Tindakan yang Diperlukan:
A. Jawablah pertanyaan berikut berdasarkan teks tentang PETI.
(i) Kewajiban perpajakan apa saja yang tidak dipenuhi oleh kegiatan PETI?
(ii) Peralatan apa yang kini digunakan dalam PETI di Kabupaten Muara Enim selain alat tradisional?
(iii) Aturan apa yang disebut lebih tinggi secara hierarki daripada Perda atau Perbup?
B. Salin baris-baris pada entri, mulai dari baris pertama hingga baris yang memuat "Speedlane 900", kedua ujungnya ikut disalin.

Teks yang Disediakan:
▶

BACA JUGA:Tidak Bisa Berenang Pelajar Tenggelam di Sungai Lematang

Dampak sosial kegiatan PETI antara lain menghambat pembangunan daerah karena tidak sesuai RTRW, dapat memicu terjadinya konflik sosial di masyarakat, menimbulkan kondisi rawan dan gangguan keamanan dalam masyarakat, menimbulkan kerusakan fasilitas umum, serta berpotensi menimbulkan gangguan kesehatan akibat polusi debu batubara yang tidak terkendali.

Dari aspek ekonomi, sambungnya, kegiatan PETI merugikan daerah karena tidak dipenuhi, seperti kewajiban perpajakan baik pajak daerah maupun retribusi daerah sehingga berdampak pada pendapatan asli daerah (PAD).

Sementara, dari aspek lingkungan, PETI akan menimbulkan kerusakan lingkungan hidup, merusak hutan apabila berada di dalam kawasan hutan, dapat menimbulkan bencana lingkungan, mengganggu produktivitas lahan pertanian dan perkebunan, serta dapat menimbulkan kekeruhan air sungai dan pencemaran air.

Menurutnya, saat ini PETI di Kabupaten Muara Enim sudah dilakukan secara terbuka dan terang-terangan, tidak lagi sekedar menggunakan alat tradisional, tetapi sudah menggunakan sejumlah alat berat dan mobil dump truk. Kondisi semacam ini mengakibatkan banyak ditemui lahan bekas PETI dengan penambangan terbuka tidak bisa lagi dimanfaatkan. Bahkan telah menimbulkan genangan air yang sangat berbahaya. Bahaya lain yang ditimbulkan PETI adalah batubara yang terekspos langsung ke permukaan sangat rawan dan dalam skala tertentu bisa menyebabkan kebakaran.

"Itulah antara lain sisi negatif dari PETI. Semua ini terjadi karena mengabaikan kewajiban-kewajiban yang ditentukan oleh undang-undang. Ini jelas merugikan pemerintah daerah maupun masyarakat sekitar. Seandainya Pemkab Muara Enim berniat melegalkan PETI diperlukan usaha keras untuk terlebih dahulu membatalkan norma/aturan pidana yang telah diatur dalam UU Minerba," jelasnya.

Kalupun disiasati akan diatur dengan Perda atau Perbup atau sejenisnya, juga tidak tepat, mengingat secara hirarki bertentangan dengan aturan yang lebih tinggi, dalam hal ini UU Minerba.

Keberadaan PETI tidak boleh hanya dilihat dari aspek regulasi perizinannya saja sehingga dianggap seolah-olah hanya kewenangan pusat. Perlu diingat, bahwa kegiatan pertambangan batubara adalah hukum administrasi yang penegakan hukumnya diberi sanksi pidana.

◀

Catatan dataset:
▶

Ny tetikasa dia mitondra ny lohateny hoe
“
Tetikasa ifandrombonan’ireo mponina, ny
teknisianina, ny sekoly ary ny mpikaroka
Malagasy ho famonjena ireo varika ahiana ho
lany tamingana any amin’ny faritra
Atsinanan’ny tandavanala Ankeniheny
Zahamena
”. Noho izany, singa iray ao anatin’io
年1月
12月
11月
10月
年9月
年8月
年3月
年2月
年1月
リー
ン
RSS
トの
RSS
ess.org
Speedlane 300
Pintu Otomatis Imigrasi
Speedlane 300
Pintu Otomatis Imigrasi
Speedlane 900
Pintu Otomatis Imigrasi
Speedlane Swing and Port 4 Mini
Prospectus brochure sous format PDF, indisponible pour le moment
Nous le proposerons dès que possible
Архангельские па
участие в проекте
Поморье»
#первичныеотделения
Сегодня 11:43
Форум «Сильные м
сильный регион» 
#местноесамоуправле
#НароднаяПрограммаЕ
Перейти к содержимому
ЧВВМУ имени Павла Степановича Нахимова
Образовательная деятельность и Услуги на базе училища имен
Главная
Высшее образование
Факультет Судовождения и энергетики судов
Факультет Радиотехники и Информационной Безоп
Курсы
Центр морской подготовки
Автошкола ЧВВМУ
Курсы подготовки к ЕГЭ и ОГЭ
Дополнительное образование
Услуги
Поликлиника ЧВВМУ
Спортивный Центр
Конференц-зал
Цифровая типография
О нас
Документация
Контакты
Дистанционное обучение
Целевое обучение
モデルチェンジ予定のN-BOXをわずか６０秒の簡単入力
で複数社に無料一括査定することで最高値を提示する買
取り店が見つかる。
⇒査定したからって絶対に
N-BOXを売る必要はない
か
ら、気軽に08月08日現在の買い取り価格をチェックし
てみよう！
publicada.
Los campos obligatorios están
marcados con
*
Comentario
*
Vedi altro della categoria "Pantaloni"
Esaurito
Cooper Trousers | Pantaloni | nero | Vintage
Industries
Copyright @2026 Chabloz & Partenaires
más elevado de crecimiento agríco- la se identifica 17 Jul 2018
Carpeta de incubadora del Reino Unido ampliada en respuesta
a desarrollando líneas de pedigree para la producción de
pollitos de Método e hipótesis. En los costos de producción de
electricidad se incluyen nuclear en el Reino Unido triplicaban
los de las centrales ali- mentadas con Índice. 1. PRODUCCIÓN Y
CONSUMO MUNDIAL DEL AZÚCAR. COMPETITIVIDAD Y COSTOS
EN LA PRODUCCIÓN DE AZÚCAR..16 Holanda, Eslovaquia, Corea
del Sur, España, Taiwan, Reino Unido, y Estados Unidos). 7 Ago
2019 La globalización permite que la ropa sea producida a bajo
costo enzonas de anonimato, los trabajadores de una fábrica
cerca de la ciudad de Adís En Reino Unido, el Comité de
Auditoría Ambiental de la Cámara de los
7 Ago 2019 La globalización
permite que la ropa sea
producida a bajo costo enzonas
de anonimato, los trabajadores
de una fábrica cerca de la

◀

Daftar Jawaban:
A.
(i) Pajak daerah dan retribusi daerah.
(ii) Sejumlah alat berat dan mobil dump truk.
(iii) UU Minerba.

B.
Ny tetikasa dia mitondra ny lohateny hoe
“
Tetikasa ifandrombonan’ireo mponina, ny
teknisianina, ny sekoly ary ny mpikaroka
Malagasy ho famonjena ireo varika ahiana ho
lany tamingana any amin’ny faritra
Atsinanan’ny tandavanala Ankeniheny
Zahamena
”. Noho izany, singa iray ao anatin’io
年1月
12月
11月
10月
年9月
年8月
年3月
年2月
年1月
リー
ン
RSS
トの
RSS
ess.org
Speedlane 300
Pintu Otomatis Imigrasi
Speedlane 300
Pintu Otomatis Imigrasi
Speedlane 900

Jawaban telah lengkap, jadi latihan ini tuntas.